Sunday, June 30, 2019
Moscow’s Efforts to Provoke Circassians into Violence Backfiring on the Kremlin
Staunton, June 28 – By planting drugs on Martin Kochesoko, an outspoken defender of Circassian rights, the Russian authorities hope to provoke that long-suffering nation in the North Caucasus to engage in the kind of violent protest that will give Moscow the pretext to crush its leaders with violence.
But that effort is backfiring in two important ways, a new article in Novaya gazeta suggests. On the one hand, by focusing on the Circassian national movement, Moscow has unintentionally highlighted how much stronger it has become in recent months. And on the other, it has provided the occasion for Circassians to take their case to Russians more broadly.
In the past, Circassian activists tell Ilya Azar of the Moscow paper, the Russian authorities have largely ignored Circassian protests, an approach that has tended to demobilize the national movement because its supporters ask why they should protest if they will only be greeted with silence (novayagazeta.ru/articles/2019/06/28/81058-v-ozhidanii-chuda).
Now, because the movement is growing, Russian officials are paying attention; and their attention is highlighting the growth and strength of a movement that the authorities had earlier dismissed as marginal. But it has had another consequence as well: it has allowed the Circassians to make their case to a broader audience. Azar’s article is a clear example of this.

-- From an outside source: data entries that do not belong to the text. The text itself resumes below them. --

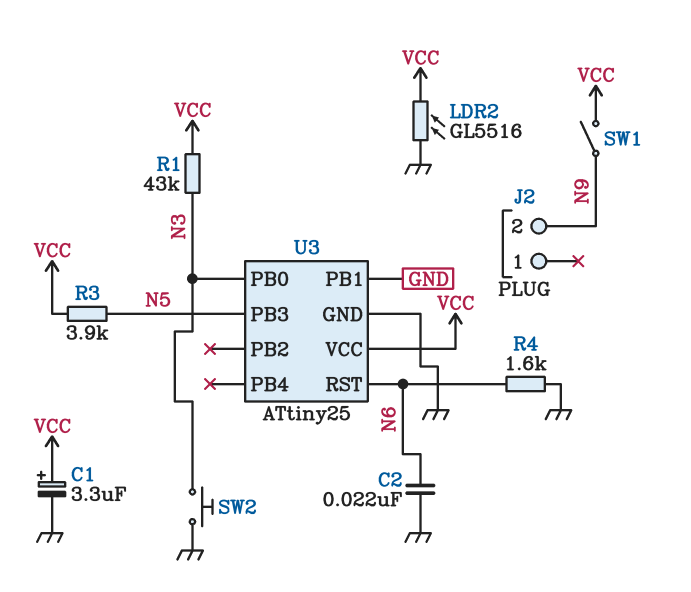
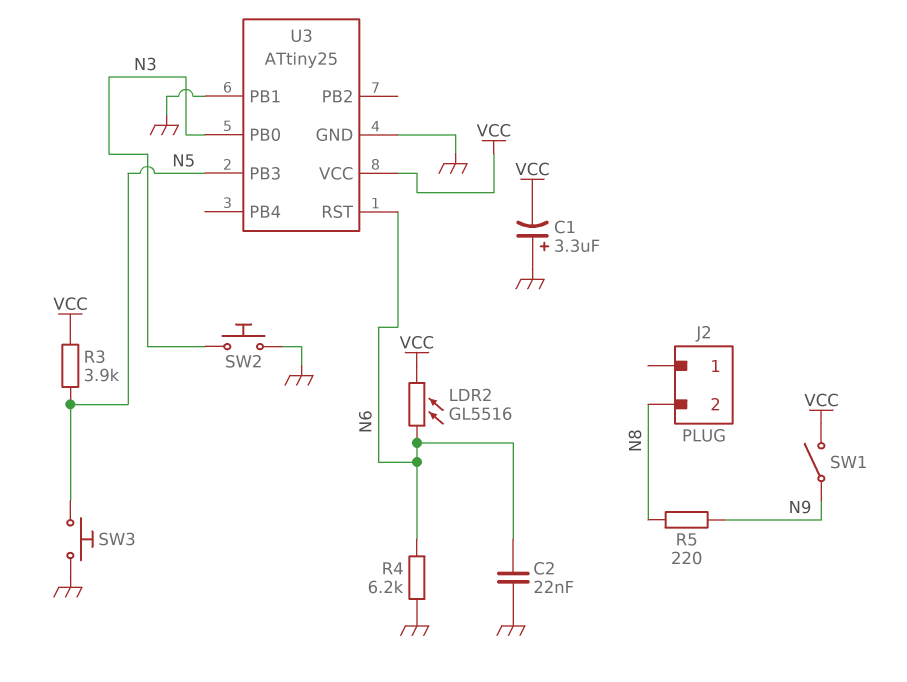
C1: 3.3uF (plus VCC, minus GND) -> 3.3uF (plus GND, minus VCC)
J2 pin 2: N9 -> N8
LDR2: GL5516 (GND, VCC) -> GL5516 (N6, VCC)
R1: 43k (N3, VCC) -> none
R4: 1.6k (GND, N6) -> 6.2k (GND, N6)
R5: none -> 220 (N8, N9)
SW3: none -> button (GND, N5)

In more than 5,000 words, the journalist details the demands of the Circassians – for the return of compatriots from Syria and Iraq, for support of their language, for recognition of the 1864 expulsion as a genocide, and for the unification of Circassians subgroups and territories into a single nation and republic.
Before Moscow launched this new campaign with the trumped-up charges against Kochesoko, such an article media would have been almost unheard of. Now, with Russians drawing parallels between what the powers that be are doing to them and the Circassians, that is changing (windowoneurasia2.blogspot.com/2019/06/russian-authorities-apply-same-tactics.html).
As a result of official attacks, the Circassians are gaining support from a broader community; and both that attention and that support has encouraged them to adopt a disciplined approach that will not give Moscow any opening for the kind of broader repressive response that it has hoped for.
At the end of Soviet times, it was sometimes observed that the Kremlin thought it could fight what had become a grease fire by throwing water on it, not recognizing that doing so would only spread the fire not put it out. Now, once again, the Kremlin is making the same mistake by attacking the Circassians in this way.
Instead of being intimidated, they have been encouraged; instead of being marginalized, they are acquiring new allies; and instead of being defeated as Moscow had hoped they were after Sochi, the Circassians are demonstrating their capacity to pursue their goals in ways that the powers that be in Moscow are finding it ever more difficult to counter.